SELECTED EXTRACT –

And the Europeans now are only trying to play catch-up.
And that is only through President Trump.
President Trump believes in NATO, but he does not believe in the American people being dragged in.
Okay, I understand that he doesn't want the American people being dragged in, but it seems to me that if we are in a conflict with NATO and NATO is redirecting its resources from, you know, our enemies like Russia toward, say, Greenland, that is not necessarily the best use of NATO resources.
Scott Besson's also suggested we're not going to outsource our national security.
And that is why we must have full control over Greenland.
Again, we have by treaty power the ability to place more troops in Greenland if we so choose.
We could do it right now.
We are not going to outsource our national security.
We are not going to outsource our hemispheric security to other countries.
In Trump 1.0, President Trump told the Europeans, do not build Nord Stream 2.
Do not rely on Russian oil.
And guess what, Kristen?
Guess what?
Is funding Russia's efforts against Ukraine?
European purchases of Russian oil.
So America has to be in control here.
Again, this notion that the United States has to be, like, if we want to defray costs, why are we then picking up more costs?
It will cost more, by the way, to actually administer Greenland than it would to have Greenland administered by Denmark and for us to just place a few military bases.
That's just the reality of the situation.
Again, this is more of a territorially expansionist policy for the United States.
And if we wish to buy from Denmark, that makes some sense to me.
But the idea that this is like a core national security interest is such that we must grab the territory, not that we must increase our military presence, but that we must own Greenland is strange to me.
The reason that this is a problem, because normally I just sort of laugh this stuff off.
Why is this a problem?
Because what is actually happening?
The world is adjusting to America's sort of aggressive take against everyone, not just against our enemies or our opponents, but also apparently against our allies, by reorienting, by shifting its own strategy on a broad level.
So I've been commenting about this with regard to, for example, Canada for a while.
The president decided to slap Canada with extremely high tariffs.
I mentioned when this happened earlier last year that this would only drive Canada into the arms of the Chinese.
And this is also true with regard to the Canadian elections, where the president of the United States slapping tariffs on Canada helped to ensure that the Canadian election would move in the direction of Mark Carney, who is a far left-winger, as opposed to in the direction of a significantly more right-wing figure, Pierre Polyev.
There are knock-on effects to doing things.
Now, the president of the United States is wonderful at a great many things.
He's heterodox on a great many things.
But also, he can be a hammer in search of a nail.
And when he doesn't have a nail, he sometimes hits a baby.
And the problem is there are knock-on effects to all of that.

ACTION ITEM A –
Locate each line in the listing that contains the word "Freedom", treating uppercase and lowercase as distinct, and copy those lines.
The commentary and the listing that follows it are unrelated to each other.

RECORDS SHOWN –
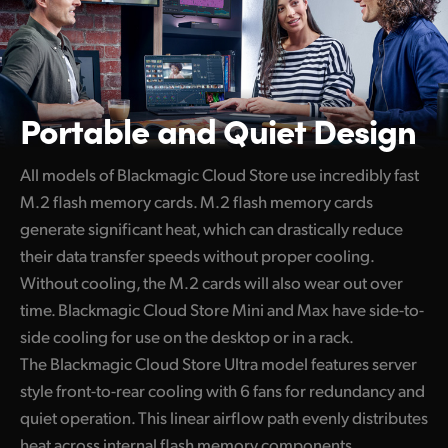
Portable
and Quiet Design
All models of Blackmagic Cloud Store use incredibly fast
M.2 flash memory cards. M.2 flash memory cards
generate significant heat, which can drastically reduce
their data transfer speeds without proper cooling.
Without cooling, the M.2 cards will also wear out over
time. Blackmagic Cloud Store Mini and Max have side-to-
side cooling for use on the desktop or in a rack.
The Blackmagic Cloud Store Ultra model features server
style front-to-rear cooling with 6 fans for redundancy and
quiet operation. This linear airflow path evenly distributes
heat across internal flash memory components,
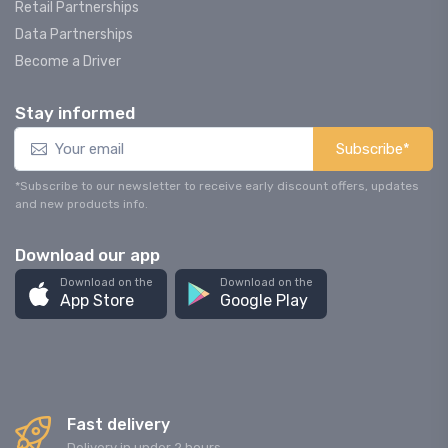
Retail Partnerships
Data Partnerships
Become a Driver
Stay informed
Subscribe*
*Subscribe to our newsletter to receive early discount offers, updates
and new products info.
Download our app
Download on the
Download on the
App Store
Google Play
Fast delivery
Delivery in under 2 hours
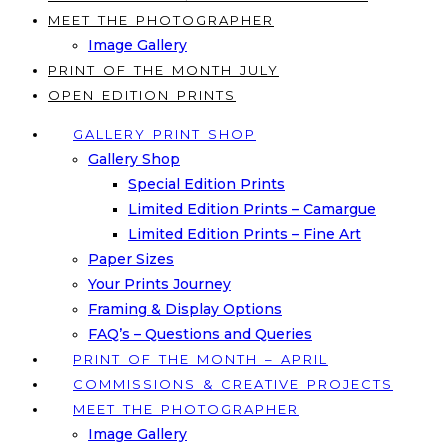
MEET THE PHOTOGRAPHER
Image Gallery
PRINT OF THE MONTH JULY
OPEN EDITION PRINTS
GALLERY PRINT SHOP
Gallery Shop
Special Edition Prints
Limited Edition Prints – Camargue
Limited Edition Prints – Fine Art
Paper Sizes
Your Prints Journey
Framing & Display Options
FAQ’s – Questions and Queries
PRINT OF THE MONTH – APRIL
COMMISSIONS & CREATIVE PROJECTS
MEET THE PHOTOGRAPHER
Image Gallery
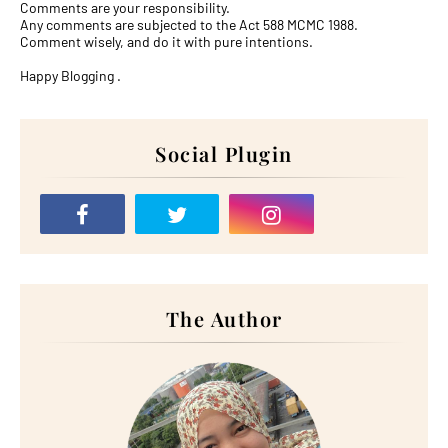
Comments are your responsibility.
Any comments are subjected to the Act 588 MCMC 1988.
Comment wisely, and do it with pure intentions.
Happy Blogging .
Social Plugin
The Author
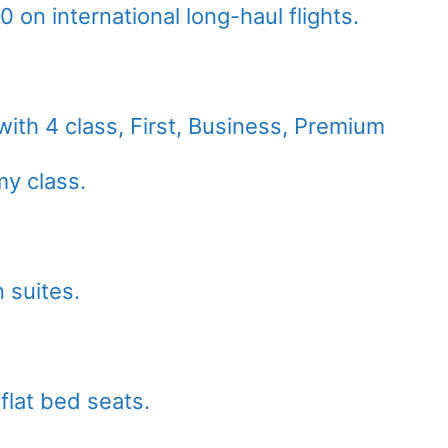
on international long-haul flights.
with 4 class, First, Business, Premium
y class.
 suites.
flat bed seats.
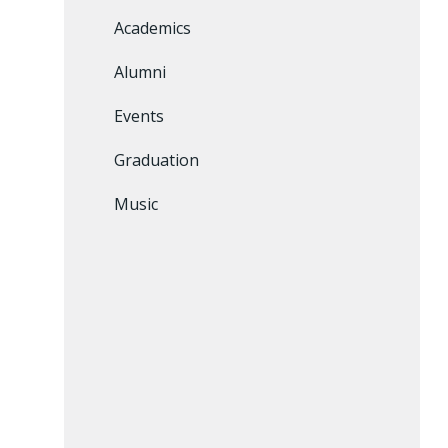
Academics
Alumni
Events
Graduation
Music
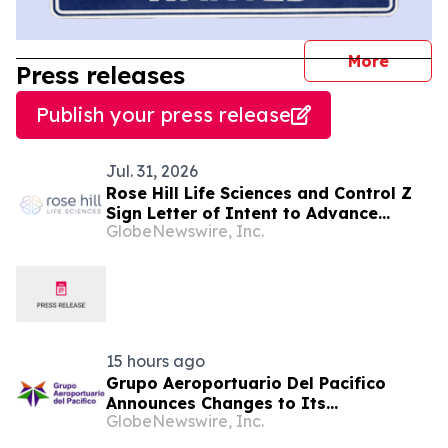
journal
More
Press releases
Publish your press release
Jul. 31, 2026
Rose Hill Life Sciences and Control Z
Sign Letter of Intent to Advance
GlobeNewswire, Inc.
Clinically Structured Psilocybin-
Assisted Therapy for PTSD
15 hours ago
Grupo Aeroportuario Del Pacifico
Announces Changes to Its
GlobeNewswire, Inc.
Management Team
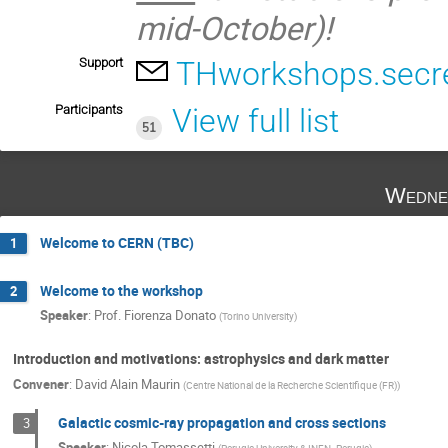
mid-October)!
Support
THworkshops.secre
Participants
View full list
51
Wedne
Welcome to CERN (TBC)
1
Welcome to the workshop
2
Speaker
:
Prof.
Fiorenza Donato
(
Torino University
)
Introduction and motivations: astrophysics and dark matter
Convener
:
David Alain Maurin
(
Centre National de la Recherche Scientifique (FR)
)
Galactic cosmic-ray propagation and cross sections
3
Speaker
:
Nicola Tomassetti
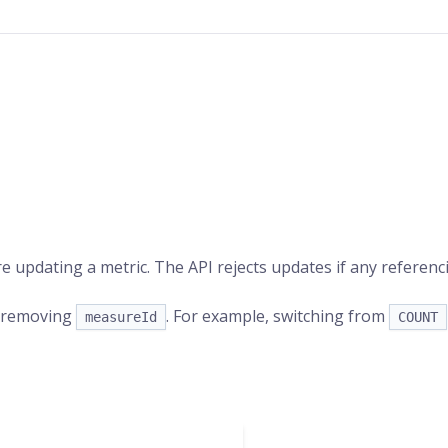
e updating a metric. The API rejects updates if any referen
r removing
. For example, switching from
measureId
COUNT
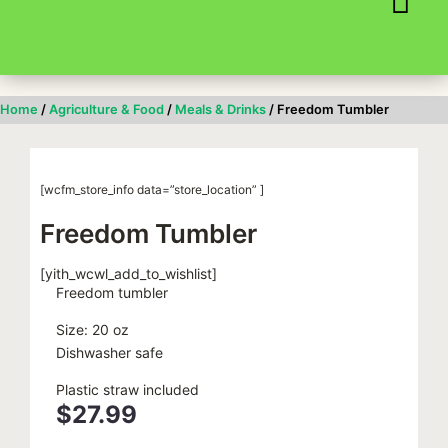
Skip
to
content
Home
/
Agriculture & Food
/
Meals & Drinks
/ Freedom Tumbler
[wcfm_store_info data=”store_location” ]
Freedom Tumbler
[yith_wcwl_add_to_wishlist]
Freedom tumbler
Size: 20 oz
Dishwasher safe
Plastic straw included
$
27.99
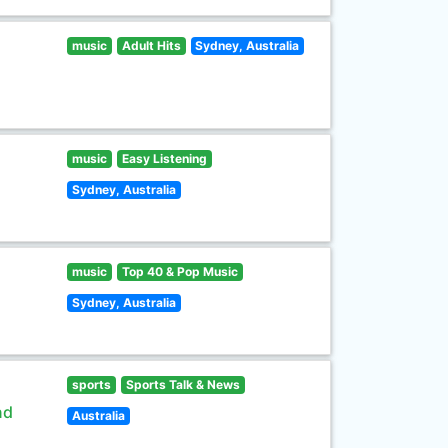
music
Adult Hits
Sydney, Australia
music
Easy Listening
Sydney, Australia
music
Top 40 & Pop Music
Sydney, Australia
sports
Sports Talk & News
nd
Australia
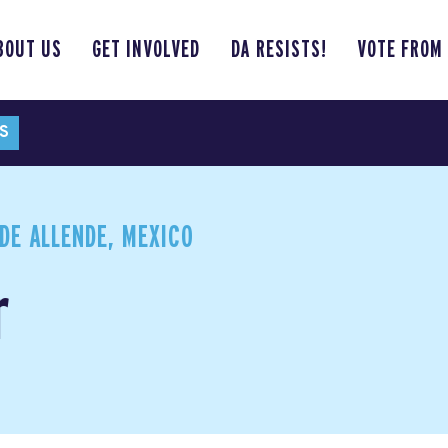
BOUT US
GET INVOLVED
DA RESISTS!
VOTE FROM
S
DE ALLENDE, MEXICO
r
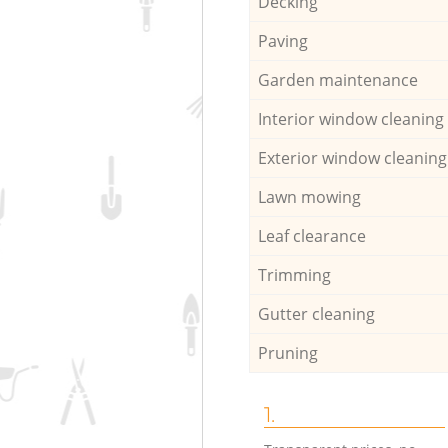
Decking
Paving
Garden maintenance
Interior window cleaning
Exterior window cleaning
Lawn mowing
Leaf clearance
Trimming
Gutter cleaning
Pruning
1.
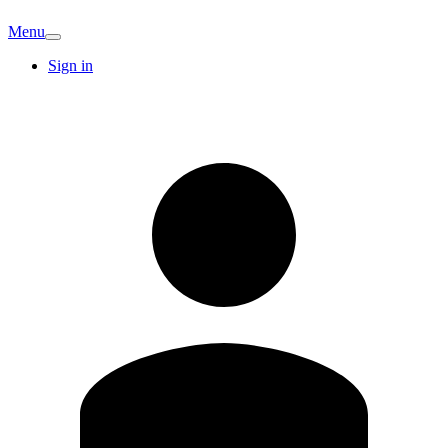
Menu
Sign in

ACTION ITEM B –
In the commentary, who is described as a far left-winger?

RESULT A –
/ Freedom Tumbler
Freedom Tumbler
Freedom tumbler

RESULT B –
Mark Carney.